Created 05-19-2017 05:56 AM
I have configured the s3 keys (access key and secret key) in a jceks file using hadoop-credential api. Commands used for the same are as below:
hadoop credential create fs.s3a.access.key -provider jceks://hdfs@nn_hostname/tmp/s3creds_test.jceks
hadoop credential create fs.s3a.secret.key -provider jceks://hdfs@nn_hostname/tmp/s3creds_test.jceks
Then, I am opening a connection to Spark Thrift Server using beeline and passing the jceks file path in the connection string as below:
beeline -u "jdbc:hive2://hostname:10001/;principal=hive/_HOST@?hadoop.security.credential.provider.path=jceks://hdfs@nn_hostname/tmp/s3creds_test.jceks;
Now, when I try to create an external table with the location in s3, it fails with the below exception:
CREATE EXTERNAL TABLE IF NOT EXISTS test_table_on_s3 (col1 String, col2 String) row format delimited fields terminated by ',' LOCATION 's3a://bucket_name/kalmesh/';
Exception: Error: org.apache.spark.sql.execution.QueryExecutionException: FAILED: Execution Error, return code 1 from org.apache.hadoop.hive.ql.exec.DDLTask. MetaException(message:Got exception: java.nio.file.AccessDeniedException s3a://bucket_name/kalmesh: getFileStatus on s3a://bucket_name/kalmesh: com.amazonaws.services.s3.model.AmazonS3Exception: Forbidden (Service: Amazon S3; Status Code: 403; Error Code: 403 Forbidden; Request ID: request_id), S3 Extended Request ID: extended_request_id=) (state=,code=0)
However, this works fine with Hive Thrift Server.
HDP version: HDP 2.5
Spark version: 1.6
Created 05-19-2017 06:20 PM
(Just so that answers don't get duplicated, the question is also posted at http://stackoverflow.com/questions/44062349/issue-creating-accessing-hive-external-table-with-s3-loc... )
Created 08-03-2021 01:48 PM
Not entirely sure if this was the issue (you seem to have run into it a few years ago), but it is important to understand the following: Hive data is stored on HDFS However, the security policies for HDFS and Hive may be different. In fact it is recommended that you do NOT give hdfs level permissions to anyone for the warehouse directory, and use ranger to give out permissions on the SQL level only to the databases and tables which live there. As a result you might have been comparing apples to pears (trying to validate access by doing a hdfs read, and then using beeline to do a table read which goes via different security policies).

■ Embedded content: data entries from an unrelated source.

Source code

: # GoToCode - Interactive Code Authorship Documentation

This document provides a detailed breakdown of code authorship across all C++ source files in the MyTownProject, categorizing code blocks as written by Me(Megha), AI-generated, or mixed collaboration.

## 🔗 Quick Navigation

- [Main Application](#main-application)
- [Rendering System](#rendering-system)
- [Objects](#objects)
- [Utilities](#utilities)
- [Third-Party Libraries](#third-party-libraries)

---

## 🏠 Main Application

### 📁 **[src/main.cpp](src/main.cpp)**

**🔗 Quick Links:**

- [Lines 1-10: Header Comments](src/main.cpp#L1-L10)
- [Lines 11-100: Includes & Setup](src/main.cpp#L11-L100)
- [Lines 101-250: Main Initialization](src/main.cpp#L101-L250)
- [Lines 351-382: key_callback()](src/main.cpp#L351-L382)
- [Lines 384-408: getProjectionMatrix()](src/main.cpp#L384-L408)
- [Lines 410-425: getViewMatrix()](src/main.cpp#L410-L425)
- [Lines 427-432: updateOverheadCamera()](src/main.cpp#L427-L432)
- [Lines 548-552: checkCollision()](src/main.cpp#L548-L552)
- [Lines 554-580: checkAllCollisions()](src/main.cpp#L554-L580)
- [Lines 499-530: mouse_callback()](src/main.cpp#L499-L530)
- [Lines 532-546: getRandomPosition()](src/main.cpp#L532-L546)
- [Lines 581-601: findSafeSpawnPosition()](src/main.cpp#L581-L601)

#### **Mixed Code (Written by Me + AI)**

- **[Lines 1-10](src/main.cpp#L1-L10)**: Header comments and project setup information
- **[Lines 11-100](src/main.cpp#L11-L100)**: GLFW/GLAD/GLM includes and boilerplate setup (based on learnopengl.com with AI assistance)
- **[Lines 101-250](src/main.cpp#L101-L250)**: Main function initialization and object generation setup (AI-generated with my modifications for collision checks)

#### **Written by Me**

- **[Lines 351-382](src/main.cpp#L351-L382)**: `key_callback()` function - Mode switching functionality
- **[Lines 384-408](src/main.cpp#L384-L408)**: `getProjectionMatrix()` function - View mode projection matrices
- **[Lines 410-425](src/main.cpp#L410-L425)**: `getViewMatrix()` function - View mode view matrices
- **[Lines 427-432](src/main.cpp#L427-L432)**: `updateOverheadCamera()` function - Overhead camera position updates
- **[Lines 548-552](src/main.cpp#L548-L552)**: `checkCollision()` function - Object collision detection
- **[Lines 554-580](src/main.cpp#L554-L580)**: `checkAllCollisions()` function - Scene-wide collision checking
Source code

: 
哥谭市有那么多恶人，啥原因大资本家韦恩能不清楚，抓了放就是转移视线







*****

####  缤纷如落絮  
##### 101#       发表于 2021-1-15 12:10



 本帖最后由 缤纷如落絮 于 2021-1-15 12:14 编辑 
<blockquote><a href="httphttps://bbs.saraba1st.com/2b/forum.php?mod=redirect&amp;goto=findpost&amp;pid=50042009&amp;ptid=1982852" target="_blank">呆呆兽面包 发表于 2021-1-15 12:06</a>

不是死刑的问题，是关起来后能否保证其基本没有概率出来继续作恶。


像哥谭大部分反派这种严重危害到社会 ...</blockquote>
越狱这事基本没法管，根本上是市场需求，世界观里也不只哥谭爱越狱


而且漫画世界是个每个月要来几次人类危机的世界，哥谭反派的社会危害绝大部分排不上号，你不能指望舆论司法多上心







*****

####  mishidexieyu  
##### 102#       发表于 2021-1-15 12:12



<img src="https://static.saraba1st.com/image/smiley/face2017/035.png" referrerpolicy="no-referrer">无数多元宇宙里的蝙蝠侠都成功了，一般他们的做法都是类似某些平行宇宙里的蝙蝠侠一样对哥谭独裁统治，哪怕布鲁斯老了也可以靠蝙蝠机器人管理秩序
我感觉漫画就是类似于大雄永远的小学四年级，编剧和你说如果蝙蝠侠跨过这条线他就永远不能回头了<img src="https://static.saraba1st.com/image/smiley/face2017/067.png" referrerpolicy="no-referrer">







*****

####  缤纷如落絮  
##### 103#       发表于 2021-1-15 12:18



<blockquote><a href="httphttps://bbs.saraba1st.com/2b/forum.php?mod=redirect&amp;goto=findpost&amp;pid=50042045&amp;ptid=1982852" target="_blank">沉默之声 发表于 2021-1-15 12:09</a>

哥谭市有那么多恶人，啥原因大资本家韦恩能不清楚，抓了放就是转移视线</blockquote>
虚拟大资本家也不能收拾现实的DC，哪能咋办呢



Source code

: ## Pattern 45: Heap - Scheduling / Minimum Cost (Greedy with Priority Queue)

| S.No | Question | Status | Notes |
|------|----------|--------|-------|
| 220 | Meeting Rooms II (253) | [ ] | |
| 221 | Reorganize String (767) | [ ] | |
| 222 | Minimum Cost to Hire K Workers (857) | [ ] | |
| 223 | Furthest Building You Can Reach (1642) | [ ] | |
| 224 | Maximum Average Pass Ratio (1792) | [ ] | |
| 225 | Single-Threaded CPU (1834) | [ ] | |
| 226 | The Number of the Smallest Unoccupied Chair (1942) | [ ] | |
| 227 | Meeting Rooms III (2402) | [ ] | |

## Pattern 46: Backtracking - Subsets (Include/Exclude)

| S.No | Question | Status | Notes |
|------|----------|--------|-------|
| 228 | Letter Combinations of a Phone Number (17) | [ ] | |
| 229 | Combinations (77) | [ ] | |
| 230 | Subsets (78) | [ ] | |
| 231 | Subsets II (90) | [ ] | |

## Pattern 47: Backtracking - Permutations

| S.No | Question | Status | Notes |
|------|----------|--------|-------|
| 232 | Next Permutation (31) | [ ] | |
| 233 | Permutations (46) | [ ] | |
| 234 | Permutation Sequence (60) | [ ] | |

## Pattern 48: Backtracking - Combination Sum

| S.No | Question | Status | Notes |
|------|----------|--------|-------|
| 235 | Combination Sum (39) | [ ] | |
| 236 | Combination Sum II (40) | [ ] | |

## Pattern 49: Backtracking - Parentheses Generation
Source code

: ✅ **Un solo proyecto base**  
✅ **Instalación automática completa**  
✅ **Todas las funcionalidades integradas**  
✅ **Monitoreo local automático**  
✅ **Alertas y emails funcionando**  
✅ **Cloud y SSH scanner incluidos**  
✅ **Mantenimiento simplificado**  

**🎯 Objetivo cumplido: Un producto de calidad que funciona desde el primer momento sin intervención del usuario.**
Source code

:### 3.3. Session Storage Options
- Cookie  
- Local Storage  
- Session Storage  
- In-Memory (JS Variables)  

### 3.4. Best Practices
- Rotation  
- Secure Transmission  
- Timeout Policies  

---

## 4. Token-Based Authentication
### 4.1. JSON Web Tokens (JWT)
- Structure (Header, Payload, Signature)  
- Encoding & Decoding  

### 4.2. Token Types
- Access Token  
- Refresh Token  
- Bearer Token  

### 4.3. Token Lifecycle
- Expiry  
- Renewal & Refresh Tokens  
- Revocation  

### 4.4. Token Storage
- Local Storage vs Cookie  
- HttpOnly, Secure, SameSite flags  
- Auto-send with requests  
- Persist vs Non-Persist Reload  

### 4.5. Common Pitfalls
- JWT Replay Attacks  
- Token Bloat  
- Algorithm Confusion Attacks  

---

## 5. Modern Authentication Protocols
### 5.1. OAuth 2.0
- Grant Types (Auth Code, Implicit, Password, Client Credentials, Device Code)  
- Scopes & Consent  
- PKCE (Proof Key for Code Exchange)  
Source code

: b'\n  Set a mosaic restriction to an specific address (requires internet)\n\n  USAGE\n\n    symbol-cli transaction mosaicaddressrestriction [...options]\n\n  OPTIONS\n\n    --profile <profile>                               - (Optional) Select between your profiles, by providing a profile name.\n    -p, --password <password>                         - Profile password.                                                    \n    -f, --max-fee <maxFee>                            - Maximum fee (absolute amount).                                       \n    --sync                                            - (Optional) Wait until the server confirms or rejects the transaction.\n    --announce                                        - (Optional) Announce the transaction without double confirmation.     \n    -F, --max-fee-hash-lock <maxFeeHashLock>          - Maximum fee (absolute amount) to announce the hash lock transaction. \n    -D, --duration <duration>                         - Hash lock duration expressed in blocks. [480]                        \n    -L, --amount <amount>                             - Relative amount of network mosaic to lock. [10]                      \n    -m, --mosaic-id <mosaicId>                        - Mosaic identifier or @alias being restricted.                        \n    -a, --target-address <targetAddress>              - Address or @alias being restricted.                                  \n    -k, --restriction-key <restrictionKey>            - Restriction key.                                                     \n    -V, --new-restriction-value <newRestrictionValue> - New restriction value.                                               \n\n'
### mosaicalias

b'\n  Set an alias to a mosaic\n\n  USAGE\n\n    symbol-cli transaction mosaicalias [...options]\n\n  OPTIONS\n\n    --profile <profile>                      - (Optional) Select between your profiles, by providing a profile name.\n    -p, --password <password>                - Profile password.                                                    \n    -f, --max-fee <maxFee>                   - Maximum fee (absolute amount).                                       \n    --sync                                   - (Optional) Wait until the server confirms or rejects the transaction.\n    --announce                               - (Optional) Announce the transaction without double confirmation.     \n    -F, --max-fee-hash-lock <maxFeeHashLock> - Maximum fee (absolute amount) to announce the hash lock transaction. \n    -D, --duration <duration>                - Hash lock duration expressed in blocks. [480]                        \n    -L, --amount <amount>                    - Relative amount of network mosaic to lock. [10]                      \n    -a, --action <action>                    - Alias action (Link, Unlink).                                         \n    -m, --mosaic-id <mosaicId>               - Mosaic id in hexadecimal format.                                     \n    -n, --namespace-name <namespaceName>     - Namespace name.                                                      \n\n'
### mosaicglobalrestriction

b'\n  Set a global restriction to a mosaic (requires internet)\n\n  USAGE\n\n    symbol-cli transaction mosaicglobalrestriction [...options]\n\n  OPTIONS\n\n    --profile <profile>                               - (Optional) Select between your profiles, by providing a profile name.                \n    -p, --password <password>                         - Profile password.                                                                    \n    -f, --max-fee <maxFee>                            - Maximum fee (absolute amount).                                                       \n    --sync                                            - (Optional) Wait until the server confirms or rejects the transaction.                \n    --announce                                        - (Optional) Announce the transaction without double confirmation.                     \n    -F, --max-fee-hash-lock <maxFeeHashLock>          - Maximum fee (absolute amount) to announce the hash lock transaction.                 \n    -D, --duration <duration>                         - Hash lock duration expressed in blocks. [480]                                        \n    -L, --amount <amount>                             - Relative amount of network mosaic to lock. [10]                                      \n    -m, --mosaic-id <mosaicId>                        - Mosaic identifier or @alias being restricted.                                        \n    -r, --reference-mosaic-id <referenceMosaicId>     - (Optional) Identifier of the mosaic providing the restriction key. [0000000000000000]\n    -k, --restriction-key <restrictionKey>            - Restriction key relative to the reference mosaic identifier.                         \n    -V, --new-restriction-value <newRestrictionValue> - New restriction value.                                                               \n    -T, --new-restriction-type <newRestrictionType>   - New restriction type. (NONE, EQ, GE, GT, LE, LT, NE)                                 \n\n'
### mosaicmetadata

Created on 08-23-2023 04:57 AM - edited 08-23-2023 05:10 AM
@sam_kalmesh - Were you able to get a resolution for the error posted. We are hitting similar access error when trying to create a table from hive shell using s3a path i.e (s3a://bucket1/test_data_table) :
Caused by: com.amazonaws.services.s3.model.AmazonS3Exception: Forbidden (Service: Amazon S3; Status Code: 403
Caused by: java.nio.file.AccessDeniedException: s3a://bucket1/test_data_table: getFileStatus on s3a://bucket1/test_data_table
If the external path is changed to o3fs style to the same bucket then the tables get successfully created but fails with s3a path style.
The following config settings were added to "Hive Service Advanced Configuration Snippet (Safety Valve) for core-site.xml" as well :
fs.s3a.bucket.bucket1.access.key
fs.s3a.impl
fs.s3a.bucket.bucket1.secret.key
fs.s3a.endpoint
fs.s3a.bucket.probe
fs.s3a.change.detection.version.required
fs.s3a.path.style.access
fs.s3a.change.detection.mode
Created 08-23-2023 08:16 AM
@skommineni As this is an older post, you would have a better chance of receiving a resolution by starting a new thread. This will also be an opportunity to provide details specific to your environment that could aid others in assisting you with a more accurate answer to your question. You can link this thread as a reference in your new post. Thanks.
Regards,
Diana Torres,Created 08-23-2023 10:17 PM
@DianaTorres - Sure will do..thanks.